Endometriosis cysts can be identified by the cyst contents, which will include blood or proteinaceous fluid of varying ages. Typically, there is a peripheral dark signal, indicating hemosiderin. There may be a relatively large amount of associated soft tissue, which would represent the associated inflammatory response or adhesions. Although MRI may identify endometriomas as small as 5 mm, it cannot identify the sheetlike peritoneal involvement (Figs. 31-25 and 31-26).

Figure 31-25 Endometriosis. A, T₁–weighted and B, T₂-weighted sagittal sequence showing a soft-tissue signal mass (m) in the cul-de-sac that contains small foci of high signal on both sequences. C, T₁-weighted image after IV gadolinium shows enhancement through this tissue.

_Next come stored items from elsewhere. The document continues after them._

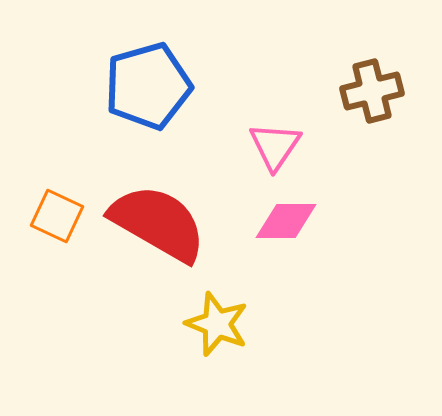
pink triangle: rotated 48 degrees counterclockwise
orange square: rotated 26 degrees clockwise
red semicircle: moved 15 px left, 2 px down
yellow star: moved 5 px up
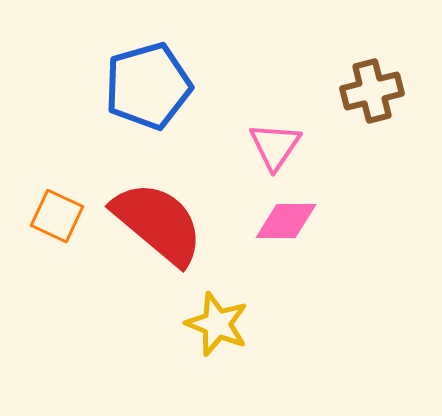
red semicircle: rotated 10 degrees clockwise
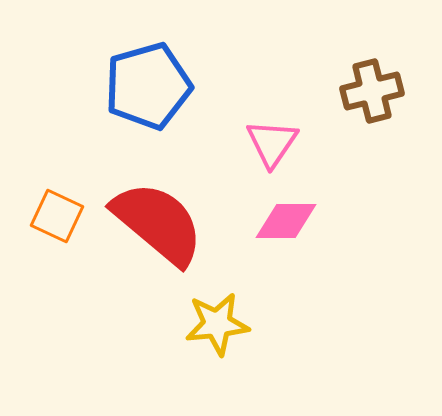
pink triangle: moved 3 px left, 3 px up
yellow star: rotated 28 degrees counterclockwise
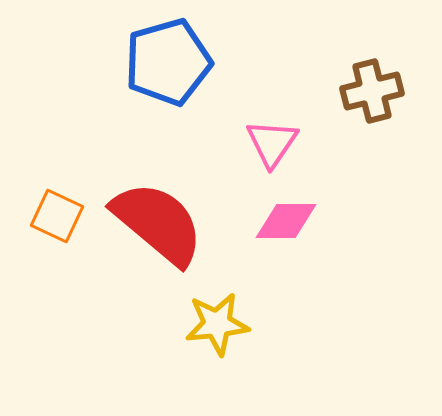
blue pentagon: moved 20 px right, 24 px up
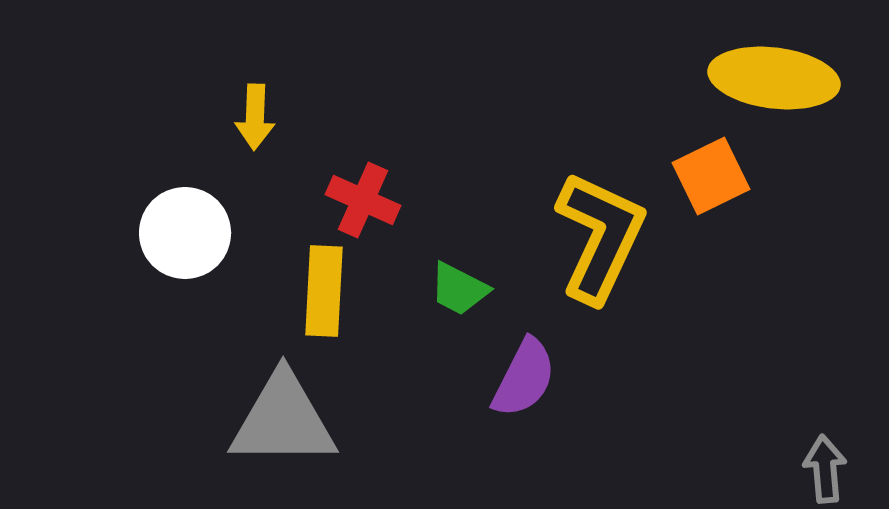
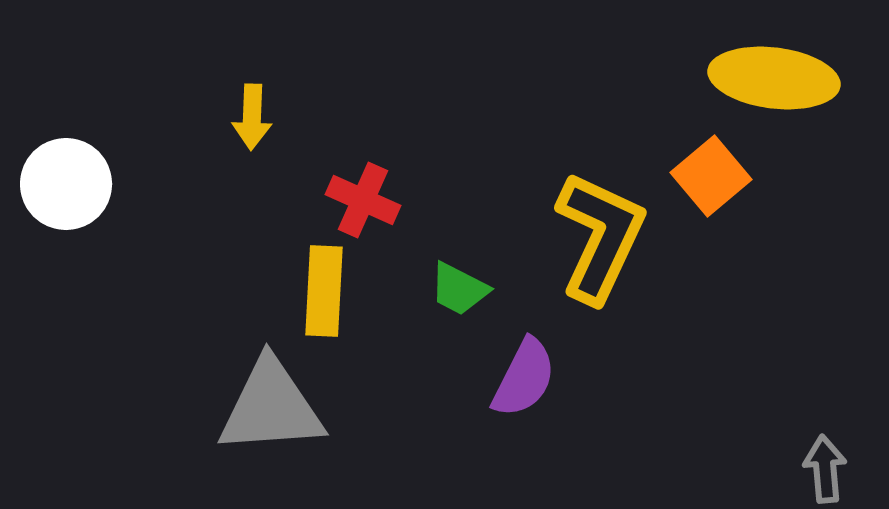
yellow arrow: moved 3 px left
orange square: rotated 14 degrees counterclockwise
white circle: moved 119 px left, 49 px up
gray triangle: moved 12 px left, 13 px up; rotated 4 degrees counterclockwise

Figure 31-26 Endometrioma. A, Axial T₁-weighted image through the pelvis demonstrating high signal collection (r) in the right adnexa and in the left adnexa, two locules: a medial locule (ml) and lateral locule (ll). B, fat-saturated T_1-weighted image shows no change in the signal characteristics of the collections. The medial locule has high signal and the lateral locule is of low signal This excludes extracellular fat producing the high signal in (r) and (ml). C, T₂-weighted axial image at the same level. The signal characteristics change based on the age of the blood degradation products (see text).

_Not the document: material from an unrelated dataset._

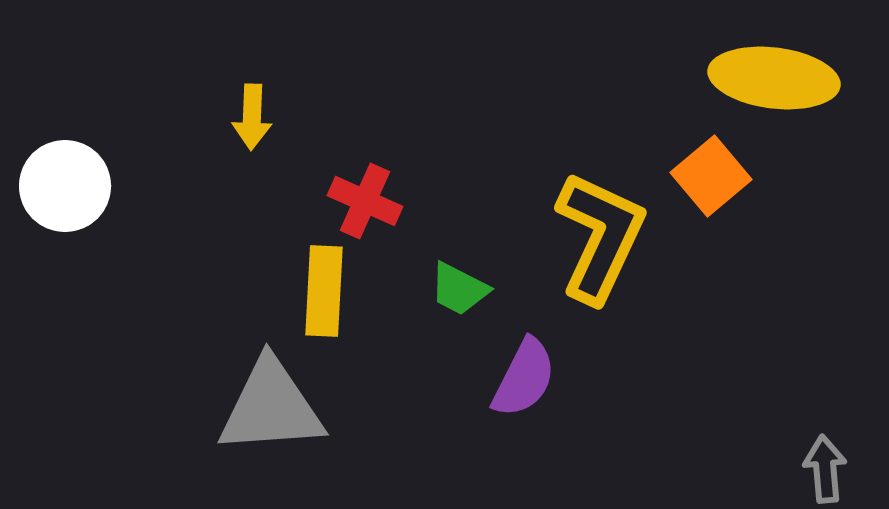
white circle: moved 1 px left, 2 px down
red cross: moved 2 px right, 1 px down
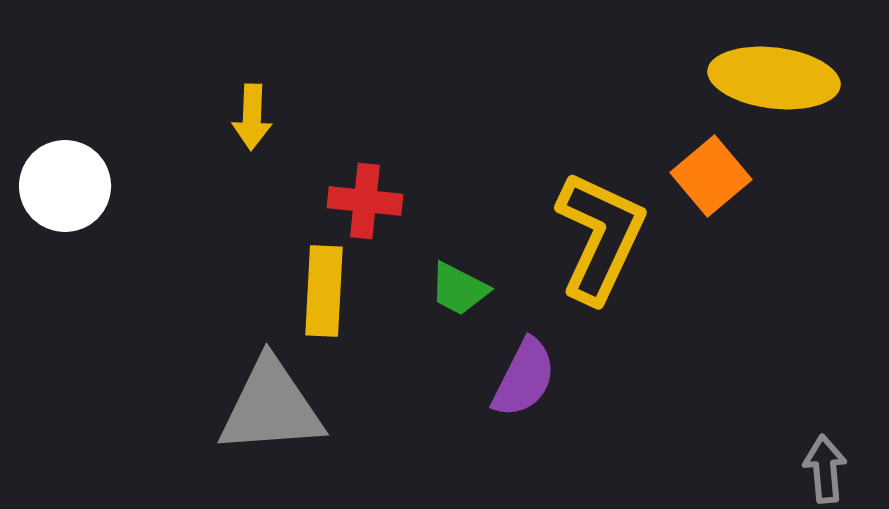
red cross: rotated 18 degrees counterclockwise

In peritoneal inclusion cysts, typically the ovary is not visualized within the fluid. The pelvic fluid will appear as a loculated collection (Fig. 31-27). Potential malignancies can be identified on MRI by similar criteria as those used in ultrasonography.

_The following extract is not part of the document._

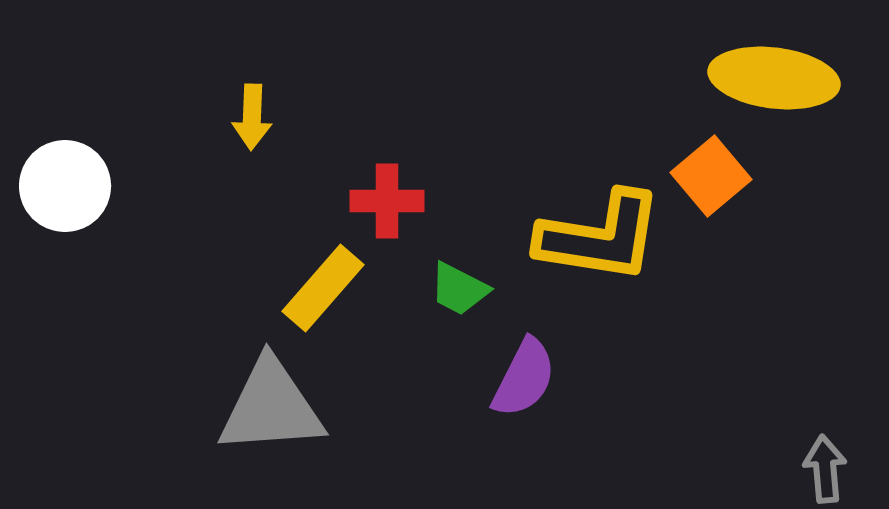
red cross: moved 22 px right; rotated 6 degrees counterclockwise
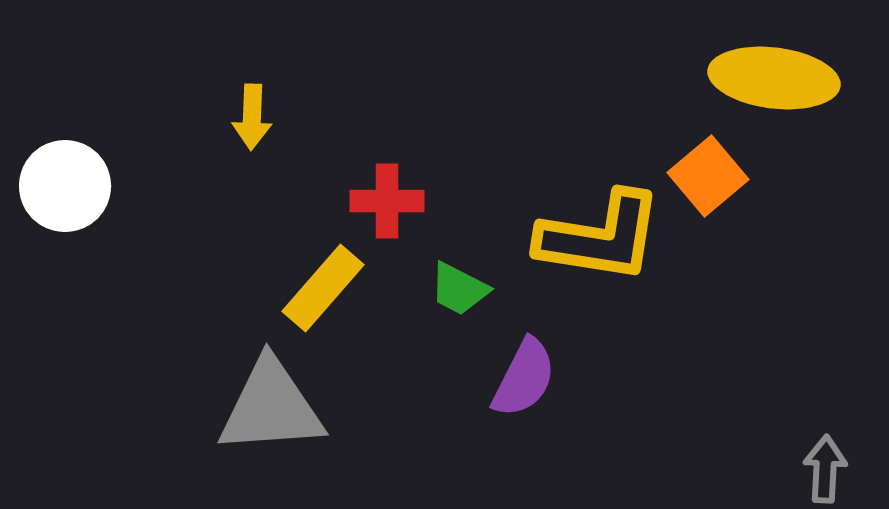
orange square: moved 3 px left
gray arrow: rotated 8 degrees clockwise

Figure 31-27 Peritoneal inclusion cysts. A, Axial and B, multiple sagittal T₂-weighted images show pelvic fluid collection in the cul-de-sac (cds) containing multiple septations. C, axial T₁-weighted, fat-saturated sequence before and after IV gadolinium shows enhancement in the septae (sep) and uterus (u) but no enhancement in the fluid.

URETHRA

Chronic pelvic pain may have any of a large number of potential causes. MRI may help in identifying the cause; this imaging modality is often ordered to evaluate for adenomyosis or endometriomas as a cause of chronic pain. However, occasionally a urethral diverticulum is observed that some believe may contribute to the pain syndrome.

A urethral diverticulum is identified as a fluid collection adjacent to the urethra (Fig. 31-28). At times, the neck of the diverticulum can be identified. On occasion, complex fluid (typically proteinaceous) is identified. Only the wall of the diverticulum should enhance, without any nodularity, which would be concerning for a neoplastic process.

Figure 31-28 Urethral diverticulum. A, Periurethral fluid collection (arrow) extending from 12 to 6 o’clock position on axial T₁-weighted sequence; the contents have low signal. B, T₁-weighted fat-saturated sequence after IV gadolinium with peripheral enhancement and C, T₂-weighted sequence; the contents have high signal. These signal characteristics indicate that the diverticulum contains fluid (not blood or proteinaceous material). No nodule is within the fluid.